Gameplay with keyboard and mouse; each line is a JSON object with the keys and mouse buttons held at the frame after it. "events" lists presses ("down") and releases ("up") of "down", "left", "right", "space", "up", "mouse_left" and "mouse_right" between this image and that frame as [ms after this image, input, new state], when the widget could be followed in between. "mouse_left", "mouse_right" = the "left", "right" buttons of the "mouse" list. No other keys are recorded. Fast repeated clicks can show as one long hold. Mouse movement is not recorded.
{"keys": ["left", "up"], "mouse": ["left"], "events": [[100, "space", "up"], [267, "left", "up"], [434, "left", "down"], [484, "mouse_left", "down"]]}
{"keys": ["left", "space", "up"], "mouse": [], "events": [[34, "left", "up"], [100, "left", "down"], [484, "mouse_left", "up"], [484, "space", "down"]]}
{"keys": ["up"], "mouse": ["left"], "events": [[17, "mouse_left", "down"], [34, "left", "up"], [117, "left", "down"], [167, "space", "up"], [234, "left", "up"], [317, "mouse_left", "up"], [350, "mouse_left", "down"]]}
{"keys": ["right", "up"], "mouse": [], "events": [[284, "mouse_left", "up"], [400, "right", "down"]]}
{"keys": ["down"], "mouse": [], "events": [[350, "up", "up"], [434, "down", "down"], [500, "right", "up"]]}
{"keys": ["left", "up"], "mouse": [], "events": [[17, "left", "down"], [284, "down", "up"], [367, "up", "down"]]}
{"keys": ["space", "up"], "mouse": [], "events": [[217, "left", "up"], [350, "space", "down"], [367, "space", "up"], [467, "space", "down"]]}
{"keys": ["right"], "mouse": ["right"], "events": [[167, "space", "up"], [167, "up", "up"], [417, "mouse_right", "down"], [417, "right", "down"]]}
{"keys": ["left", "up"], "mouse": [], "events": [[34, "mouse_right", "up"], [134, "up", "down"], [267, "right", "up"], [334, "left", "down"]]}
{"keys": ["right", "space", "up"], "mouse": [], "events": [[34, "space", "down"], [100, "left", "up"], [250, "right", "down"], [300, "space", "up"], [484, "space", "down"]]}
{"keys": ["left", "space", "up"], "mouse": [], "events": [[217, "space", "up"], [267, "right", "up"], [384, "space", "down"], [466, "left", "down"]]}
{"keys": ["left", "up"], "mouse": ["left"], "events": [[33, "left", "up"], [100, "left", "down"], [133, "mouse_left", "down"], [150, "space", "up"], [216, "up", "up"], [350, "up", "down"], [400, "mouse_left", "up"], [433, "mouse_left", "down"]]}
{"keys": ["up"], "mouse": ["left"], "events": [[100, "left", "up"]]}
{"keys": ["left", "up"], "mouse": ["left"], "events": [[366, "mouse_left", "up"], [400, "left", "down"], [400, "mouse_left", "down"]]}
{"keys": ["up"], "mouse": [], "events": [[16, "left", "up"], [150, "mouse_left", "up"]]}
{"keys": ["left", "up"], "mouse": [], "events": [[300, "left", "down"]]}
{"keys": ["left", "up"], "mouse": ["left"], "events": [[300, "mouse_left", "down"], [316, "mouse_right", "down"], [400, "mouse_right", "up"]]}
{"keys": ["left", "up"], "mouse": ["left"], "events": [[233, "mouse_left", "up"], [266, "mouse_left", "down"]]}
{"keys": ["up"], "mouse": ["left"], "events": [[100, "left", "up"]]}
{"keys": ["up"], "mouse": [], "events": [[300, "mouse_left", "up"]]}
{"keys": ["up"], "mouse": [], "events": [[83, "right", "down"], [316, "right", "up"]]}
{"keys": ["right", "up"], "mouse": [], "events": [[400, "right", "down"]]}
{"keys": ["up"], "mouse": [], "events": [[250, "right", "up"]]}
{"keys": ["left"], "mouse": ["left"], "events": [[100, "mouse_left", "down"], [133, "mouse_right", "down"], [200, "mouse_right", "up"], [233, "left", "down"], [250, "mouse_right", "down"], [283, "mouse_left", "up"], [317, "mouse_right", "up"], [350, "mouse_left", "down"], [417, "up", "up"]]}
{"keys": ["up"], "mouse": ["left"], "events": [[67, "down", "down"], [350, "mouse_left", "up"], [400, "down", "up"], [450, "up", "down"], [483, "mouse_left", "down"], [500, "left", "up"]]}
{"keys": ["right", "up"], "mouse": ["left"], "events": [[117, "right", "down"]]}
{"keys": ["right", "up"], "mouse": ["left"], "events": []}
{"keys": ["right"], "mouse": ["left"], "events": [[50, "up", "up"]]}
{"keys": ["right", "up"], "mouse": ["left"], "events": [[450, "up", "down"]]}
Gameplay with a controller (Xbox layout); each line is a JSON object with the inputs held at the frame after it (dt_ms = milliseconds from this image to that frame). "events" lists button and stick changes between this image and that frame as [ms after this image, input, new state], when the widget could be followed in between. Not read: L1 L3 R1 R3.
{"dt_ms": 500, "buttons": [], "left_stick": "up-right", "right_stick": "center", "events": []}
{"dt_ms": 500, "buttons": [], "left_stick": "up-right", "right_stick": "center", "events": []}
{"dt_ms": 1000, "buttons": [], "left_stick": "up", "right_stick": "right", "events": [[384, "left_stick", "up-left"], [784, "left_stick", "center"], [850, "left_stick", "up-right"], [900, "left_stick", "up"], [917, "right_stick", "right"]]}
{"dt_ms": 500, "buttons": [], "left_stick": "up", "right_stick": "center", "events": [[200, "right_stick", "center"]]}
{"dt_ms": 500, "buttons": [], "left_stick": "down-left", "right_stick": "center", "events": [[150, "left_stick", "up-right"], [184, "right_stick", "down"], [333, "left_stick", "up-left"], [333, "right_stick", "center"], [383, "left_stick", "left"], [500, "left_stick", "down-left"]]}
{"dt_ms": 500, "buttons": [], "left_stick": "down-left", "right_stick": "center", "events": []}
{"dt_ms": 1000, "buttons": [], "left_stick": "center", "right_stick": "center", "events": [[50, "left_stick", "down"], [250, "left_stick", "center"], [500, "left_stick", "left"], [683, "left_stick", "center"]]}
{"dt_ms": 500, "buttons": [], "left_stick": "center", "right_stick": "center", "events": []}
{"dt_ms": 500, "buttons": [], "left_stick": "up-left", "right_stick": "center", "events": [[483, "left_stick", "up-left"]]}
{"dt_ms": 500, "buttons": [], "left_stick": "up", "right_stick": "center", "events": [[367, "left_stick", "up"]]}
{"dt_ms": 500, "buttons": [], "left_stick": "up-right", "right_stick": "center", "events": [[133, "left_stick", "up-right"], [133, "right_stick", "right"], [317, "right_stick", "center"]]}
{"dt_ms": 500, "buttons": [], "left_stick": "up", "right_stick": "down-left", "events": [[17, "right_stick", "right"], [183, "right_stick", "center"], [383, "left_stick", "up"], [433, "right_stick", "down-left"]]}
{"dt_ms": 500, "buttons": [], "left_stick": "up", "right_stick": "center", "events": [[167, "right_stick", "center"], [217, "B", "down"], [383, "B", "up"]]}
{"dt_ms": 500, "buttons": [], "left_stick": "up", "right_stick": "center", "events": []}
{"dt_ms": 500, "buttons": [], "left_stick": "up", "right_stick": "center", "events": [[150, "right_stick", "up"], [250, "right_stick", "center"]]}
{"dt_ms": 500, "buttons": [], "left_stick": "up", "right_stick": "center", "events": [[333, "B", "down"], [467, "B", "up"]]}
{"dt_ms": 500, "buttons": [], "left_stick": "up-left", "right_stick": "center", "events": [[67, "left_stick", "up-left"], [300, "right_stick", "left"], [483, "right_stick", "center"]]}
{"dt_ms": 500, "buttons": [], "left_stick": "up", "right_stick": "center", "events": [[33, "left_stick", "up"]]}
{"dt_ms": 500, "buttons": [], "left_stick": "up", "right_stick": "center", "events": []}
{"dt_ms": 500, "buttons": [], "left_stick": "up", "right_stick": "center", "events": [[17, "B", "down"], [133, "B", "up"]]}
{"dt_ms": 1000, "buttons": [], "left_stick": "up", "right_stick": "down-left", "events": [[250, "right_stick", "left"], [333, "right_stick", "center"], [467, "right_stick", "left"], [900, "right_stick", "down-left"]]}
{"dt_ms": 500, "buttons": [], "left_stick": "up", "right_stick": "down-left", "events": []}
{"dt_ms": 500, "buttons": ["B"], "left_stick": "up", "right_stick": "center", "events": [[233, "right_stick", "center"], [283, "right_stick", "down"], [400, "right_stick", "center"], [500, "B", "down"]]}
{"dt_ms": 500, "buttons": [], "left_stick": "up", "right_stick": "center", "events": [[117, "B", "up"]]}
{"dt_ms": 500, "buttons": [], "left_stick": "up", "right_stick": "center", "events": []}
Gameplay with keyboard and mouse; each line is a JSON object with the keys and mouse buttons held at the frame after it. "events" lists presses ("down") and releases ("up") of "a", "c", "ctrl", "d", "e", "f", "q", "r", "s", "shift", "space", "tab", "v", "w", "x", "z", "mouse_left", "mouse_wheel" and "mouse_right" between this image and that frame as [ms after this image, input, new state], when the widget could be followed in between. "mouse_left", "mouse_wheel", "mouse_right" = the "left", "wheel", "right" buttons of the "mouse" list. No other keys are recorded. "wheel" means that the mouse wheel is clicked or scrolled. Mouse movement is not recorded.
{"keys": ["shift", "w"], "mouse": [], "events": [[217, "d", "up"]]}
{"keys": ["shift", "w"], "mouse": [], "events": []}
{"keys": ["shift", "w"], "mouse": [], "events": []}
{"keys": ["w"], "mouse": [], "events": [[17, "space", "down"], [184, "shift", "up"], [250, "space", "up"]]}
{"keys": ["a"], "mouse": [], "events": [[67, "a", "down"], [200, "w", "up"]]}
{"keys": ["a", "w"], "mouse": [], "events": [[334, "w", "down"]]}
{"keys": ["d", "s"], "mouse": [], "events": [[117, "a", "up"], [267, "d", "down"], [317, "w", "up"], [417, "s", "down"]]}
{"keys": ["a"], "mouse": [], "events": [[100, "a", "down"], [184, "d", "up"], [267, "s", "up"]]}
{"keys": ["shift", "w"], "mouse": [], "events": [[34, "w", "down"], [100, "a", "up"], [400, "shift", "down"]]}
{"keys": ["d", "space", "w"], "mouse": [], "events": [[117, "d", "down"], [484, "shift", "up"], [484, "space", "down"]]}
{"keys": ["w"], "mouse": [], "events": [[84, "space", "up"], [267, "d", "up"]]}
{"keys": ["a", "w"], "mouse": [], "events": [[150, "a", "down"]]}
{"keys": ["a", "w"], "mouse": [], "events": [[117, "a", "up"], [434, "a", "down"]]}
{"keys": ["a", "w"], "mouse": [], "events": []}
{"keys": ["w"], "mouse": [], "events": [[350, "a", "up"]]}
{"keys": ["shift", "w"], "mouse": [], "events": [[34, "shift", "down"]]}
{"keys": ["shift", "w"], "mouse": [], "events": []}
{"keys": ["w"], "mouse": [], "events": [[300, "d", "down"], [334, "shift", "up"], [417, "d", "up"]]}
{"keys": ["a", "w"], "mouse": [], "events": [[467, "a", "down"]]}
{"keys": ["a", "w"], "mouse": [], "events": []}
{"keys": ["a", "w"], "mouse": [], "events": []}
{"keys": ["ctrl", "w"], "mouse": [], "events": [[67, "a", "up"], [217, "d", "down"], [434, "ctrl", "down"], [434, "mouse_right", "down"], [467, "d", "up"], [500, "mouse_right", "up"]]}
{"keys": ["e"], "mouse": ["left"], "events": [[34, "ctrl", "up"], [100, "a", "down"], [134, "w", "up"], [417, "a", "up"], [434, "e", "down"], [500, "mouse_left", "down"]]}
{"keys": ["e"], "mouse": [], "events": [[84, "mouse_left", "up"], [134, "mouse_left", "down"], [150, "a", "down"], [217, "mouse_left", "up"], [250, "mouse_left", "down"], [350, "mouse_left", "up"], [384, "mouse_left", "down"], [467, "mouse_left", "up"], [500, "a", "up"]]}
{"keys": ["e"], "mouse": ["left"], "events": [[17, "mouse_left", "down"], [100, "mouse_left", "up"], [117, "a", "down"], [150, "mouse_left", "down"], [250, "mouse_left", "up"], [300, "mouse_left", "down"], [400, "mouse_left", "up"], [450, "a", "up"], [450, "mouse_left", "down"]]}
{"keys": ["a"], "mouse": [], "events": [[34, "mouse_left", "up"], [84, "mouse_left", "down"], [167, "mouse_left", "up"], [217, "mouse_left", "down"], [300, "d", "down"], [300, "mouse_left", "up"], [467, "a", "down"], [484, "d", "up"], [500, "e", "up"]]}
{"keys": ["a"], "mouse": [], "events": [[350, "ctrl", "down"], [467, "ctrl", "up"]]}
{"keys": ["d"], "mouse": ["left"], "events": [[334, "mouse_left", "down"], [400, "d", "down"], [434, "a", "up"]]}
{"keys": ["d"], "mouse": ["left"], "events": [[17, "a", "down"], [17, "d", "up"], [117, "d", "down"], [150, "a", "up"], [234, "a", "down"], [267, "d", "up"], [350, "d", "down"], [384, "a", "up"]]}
- - -
- YOUR OBJECTIVE
Find the lines that mention "ctrl" in the entries and show them.

- TASK ANSWER
Gameplay with keyboard and mouse; each line is a JSON object with the keys and mouse buttons held at the frame after it. "events" lists presses ("down") and releases ("up") of "a", "c", "ctrl", "d", "e", "f", "q", "r", "s", "shift", "space", "tab", "v", "w", "x", "z", "mouse_left", "mouse_wheel" and "mouse_right" between this image and that frame as [ms after this image, input, new state], when the widget could be followed in between. "mouse_left", "mouse_wheel", "mouse_right" = the "left", "wheel", "right" buttons of the "mouse" list. No other keys are recorded. "wheel" means that the mouse wheel is clicked or scrolled. Mouse movement is not recorded.
{"keys": ["ctrl", "w"], "mouse": [], "events": [[67, "a", "up"], [217, "d", "down"], [434, "ctrl", "down"], [434, "mouse_right", "down"], [467, "d", "up"], [500, "mouse_right", "up"]]}
{"keys": ["e"], "mouse": ["left"], "events": [[34, "ctrl", "up"], [100, "a", "down"], [134, "w", "up"], [417, "a", "up"], [434, "e", "down"], [500, "mouse_left", "down"]]}
{"keys": ["a"], "mouse": [], "events": [[350, "ctrl", "down"], [467, "ctrl", "up"]]}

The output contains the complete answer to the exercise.